### TASK TO CARRY OUT
Exactly as written, print every line of the listing below and omit its pictures.

[[ COLLECTED DATA, beginning ]]

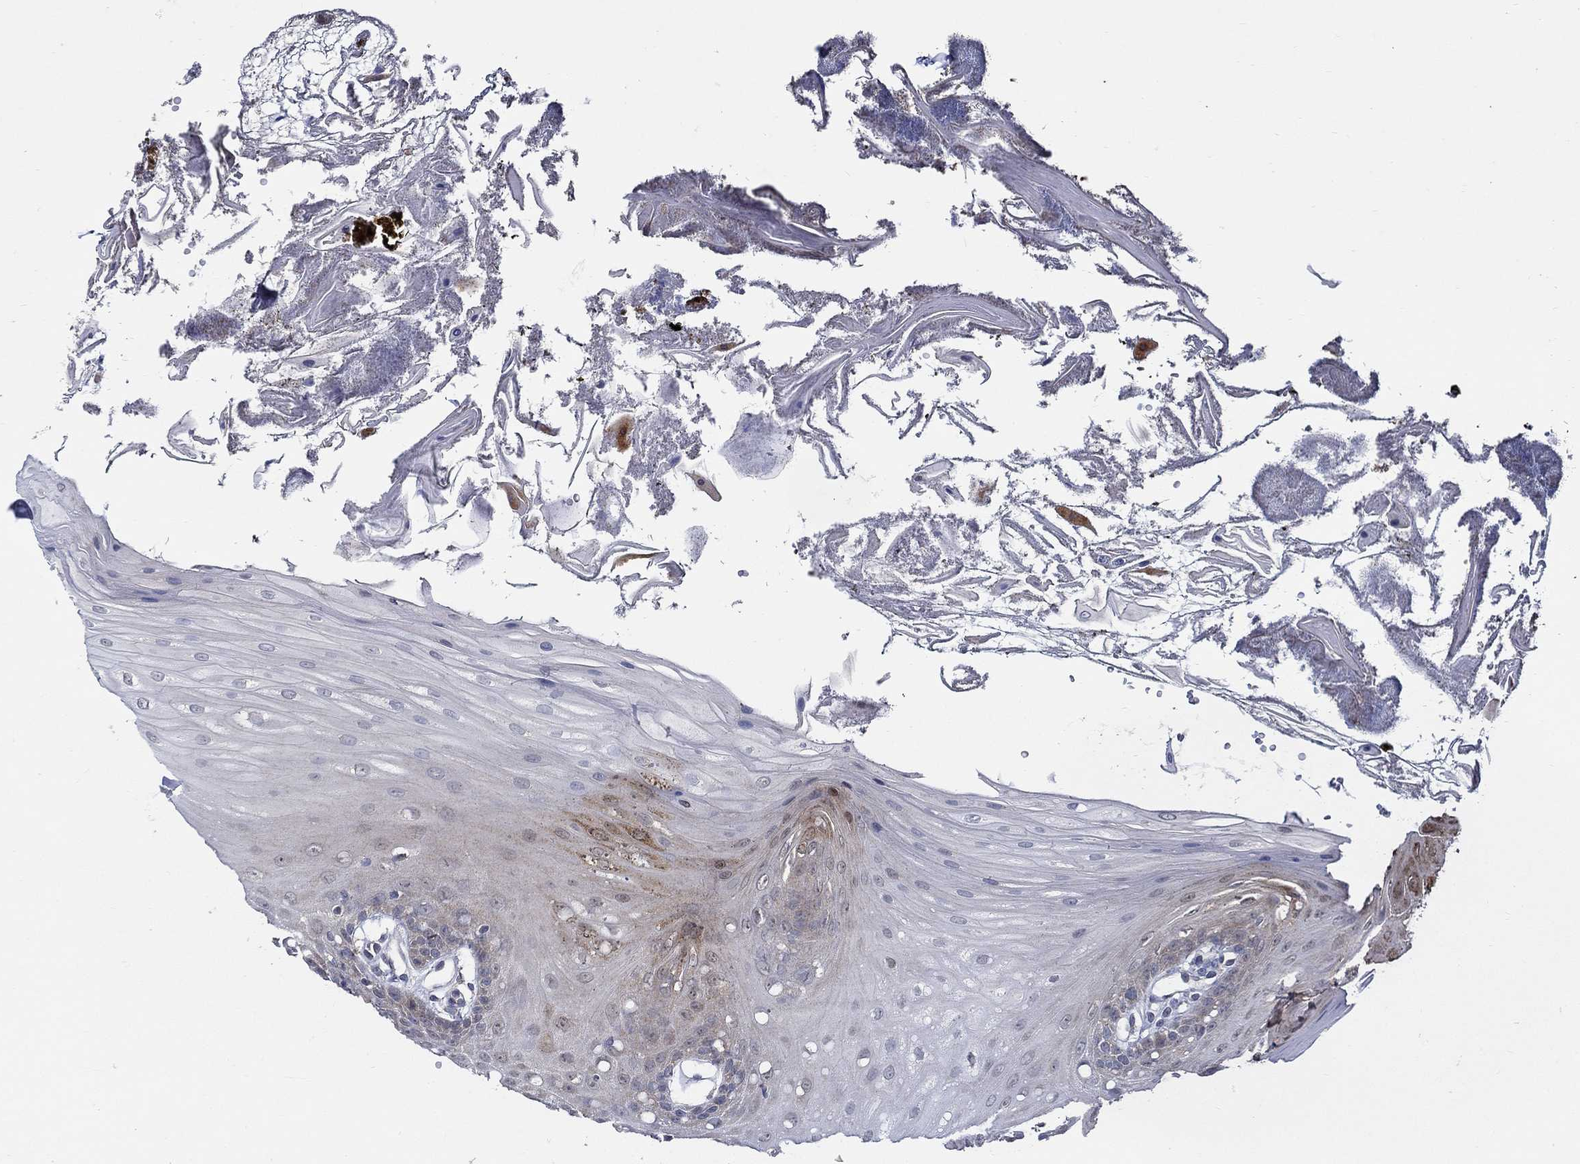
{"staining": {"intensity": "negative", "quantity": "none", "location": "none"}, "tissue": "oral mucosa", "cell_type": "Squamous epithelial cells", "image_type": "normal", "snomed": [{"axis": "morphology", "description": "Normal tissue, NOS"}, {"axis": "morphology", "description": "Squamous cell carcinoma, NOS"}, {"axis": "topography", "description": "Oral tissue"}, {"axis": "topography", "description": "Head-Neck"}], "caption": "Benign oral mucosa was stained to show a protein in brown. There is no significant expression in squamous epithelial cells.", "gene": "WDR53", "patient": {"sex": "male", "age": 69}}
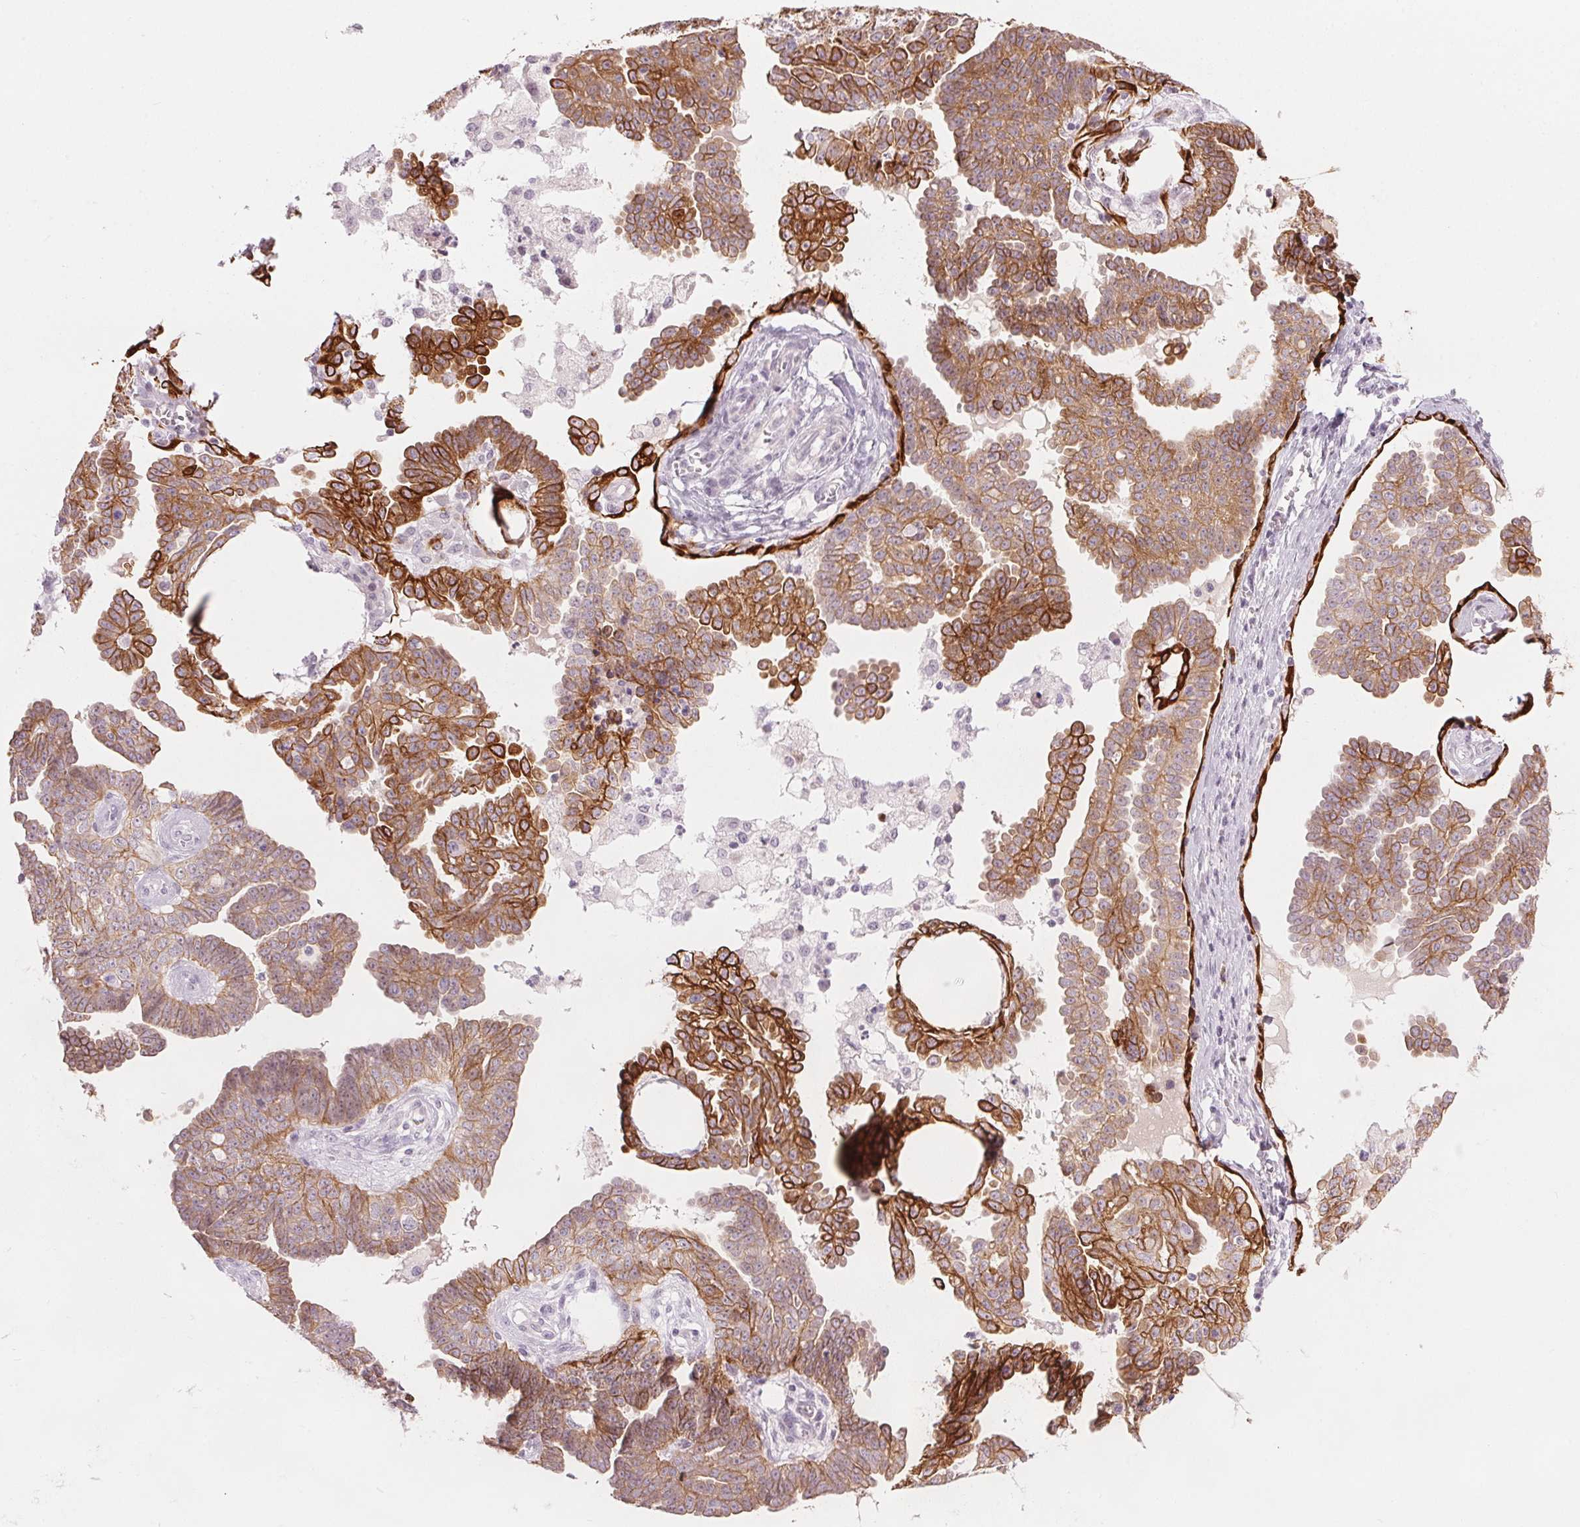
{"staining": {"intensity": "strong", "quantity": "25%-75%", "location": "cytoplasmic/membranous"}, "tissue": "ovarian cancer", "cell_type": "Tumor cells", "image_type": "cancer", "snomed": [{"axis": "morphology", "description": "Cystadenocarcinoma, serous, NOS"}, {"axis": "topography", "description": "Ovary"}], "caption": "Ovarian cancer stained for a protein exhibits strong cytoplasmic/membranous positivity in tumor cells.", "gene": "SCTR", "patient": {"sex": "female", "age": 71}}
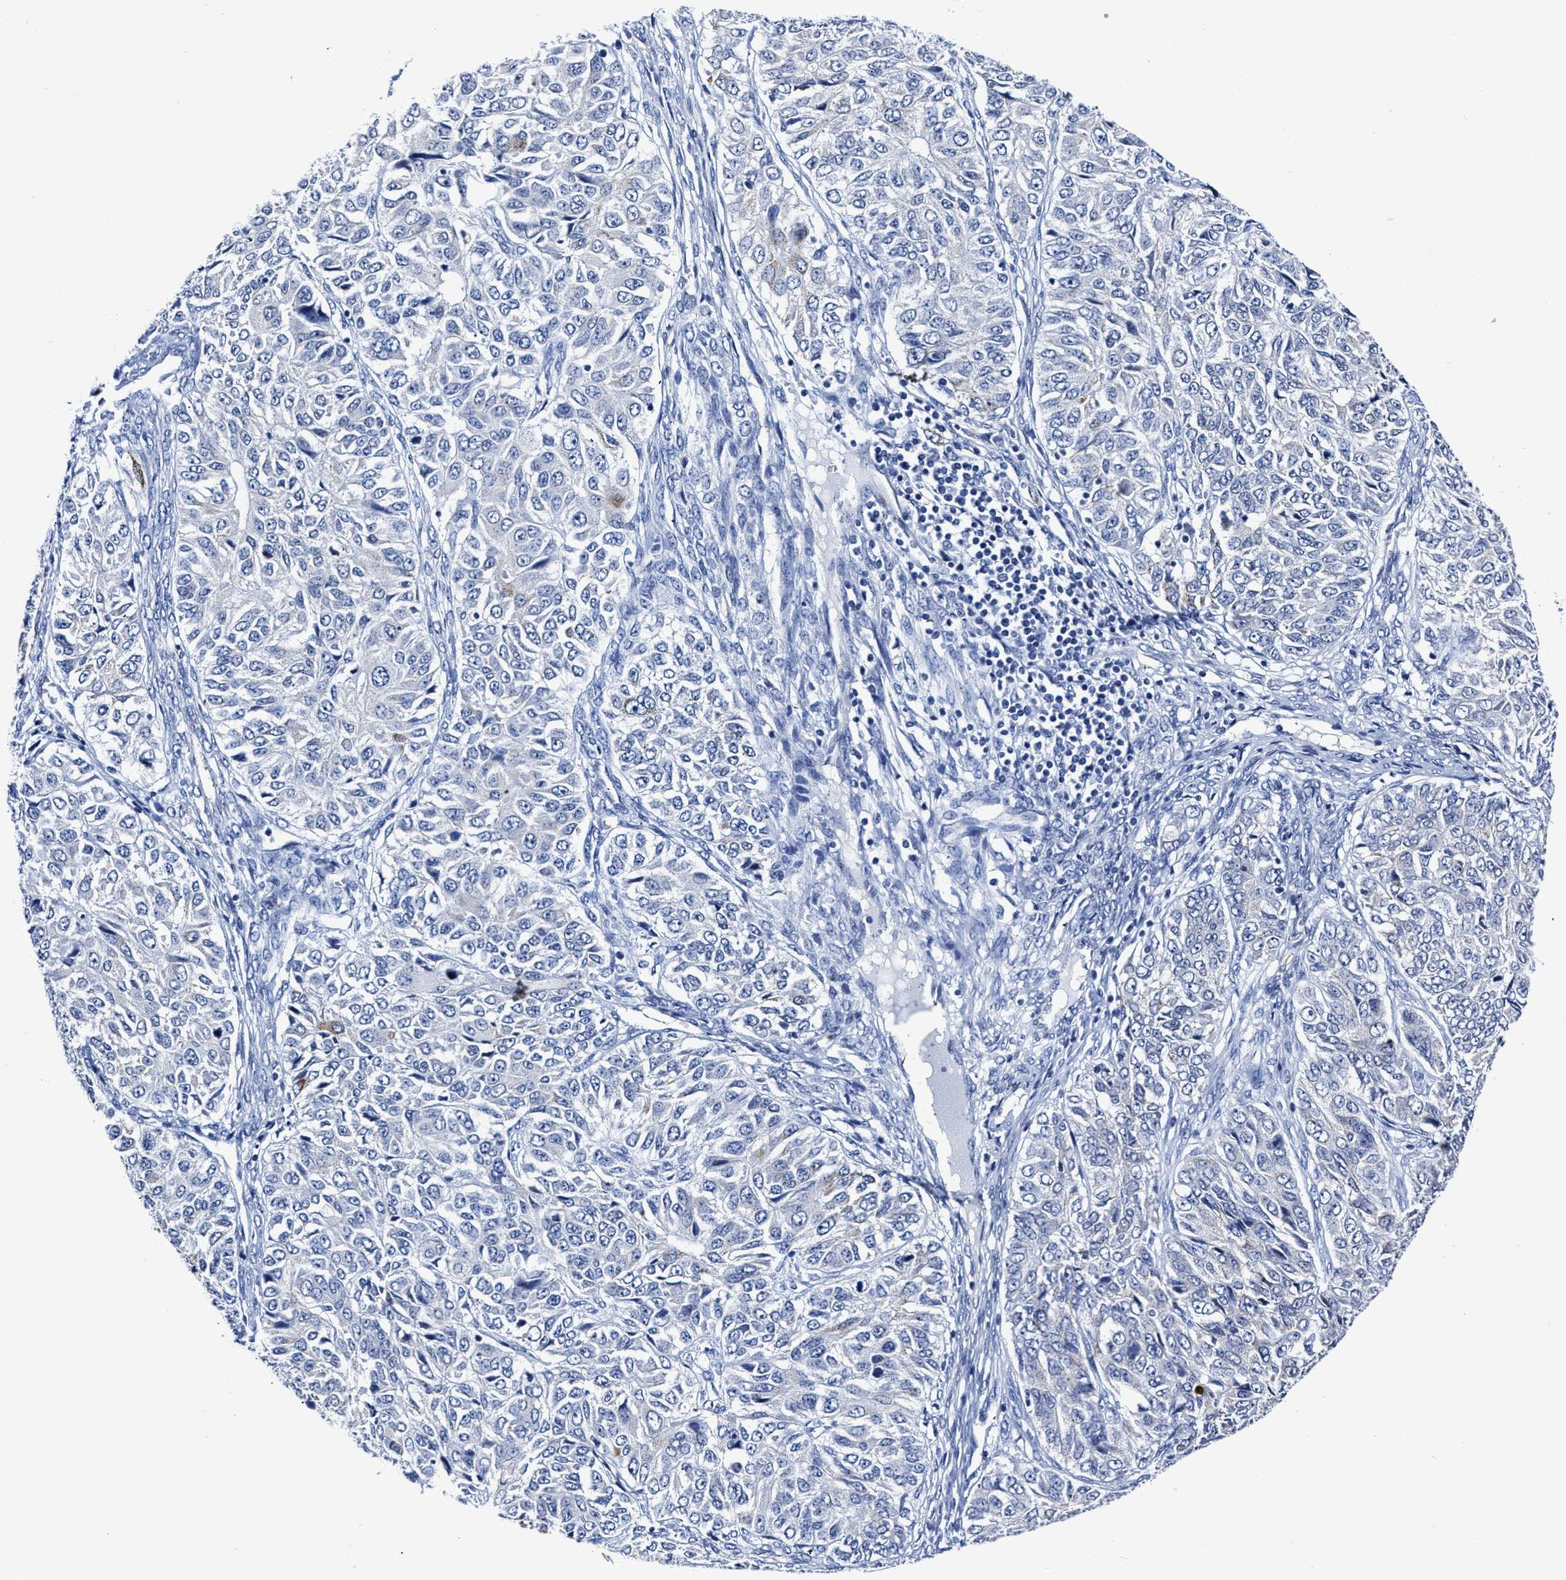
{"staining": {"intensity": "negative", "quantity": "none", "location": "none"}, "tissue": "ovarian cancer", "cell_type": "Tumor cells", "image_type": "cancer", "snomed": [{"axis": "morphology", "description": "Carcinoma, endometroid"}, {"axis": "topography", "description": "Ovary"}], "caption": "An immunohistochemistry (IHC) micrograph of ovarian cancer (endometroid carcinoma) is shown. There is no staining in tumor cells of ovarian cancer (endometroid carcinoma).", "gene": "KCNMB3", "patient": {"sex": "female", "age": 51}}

[[ COLLECTED DATA, end ]]

### EXERCISE RESULT
{"staining": {"intensity": "negative", "quantity": "none", "location": "none"}, "tissue": "oral mucosa", "cell_type": "Squamous epithelial cells", "image_type": "normal", "snomed": [{"axis": "morphology", "description": "Normal tissue, NOS"}, {"axis": "morphology", "description": "Squamous cell carcinoma, NOS"}, {"axis": "topography", "description": "Oral tissue"}, {"axis": "topography", "description": "Head-Neck"}], "caption": "Benign oral mucosa was stained to show a protein in brown. There is no significant expression in squamous epithelial cells.", "gene": "WDR53", "patient": {"sex": "male", "age": 69}}
{"staining": {"intensity": "strong", "quantity": "25%-75%", "location": "cytoplasmic/membranous"}, "tissue": "ovarian cancer", "cell_type": "Tumor cells", "image_type": "cancer", "snomed": [{"axis": "morphology", "description": "Cystadenocarcinoma, serous, NOS"}, {"axis": "topography", "description": "Ovary"}], "caption": "Ovarian cancer stained for a protein exhibits strong cytoplasmic/membranous positivity in tumor cells.", "gene": "SCTR", "patient": {"sex": "female", "age": 71}}
{"staining": {"intensity": "negative", "quantity": "none", "location": "none"}, "tissue": "ovarian cancer", "cell_type": "Tumor cells", "image_type": "cancer", "snomed": [{"axis": "morphology", "description": "Carcinoma, endometroid"}, {"axis": "topography", "description": "Ovary"}], "caption": "An immunohistochemistry (IHC) micrograph of ovarian cancer (endometroid carcinoma) is shown. There is no staining in tumor cells of ovarian cancer (endometroid carcinoma).", "gene": "KCNMB3", "patient": {"sex": "female", "age": 51}}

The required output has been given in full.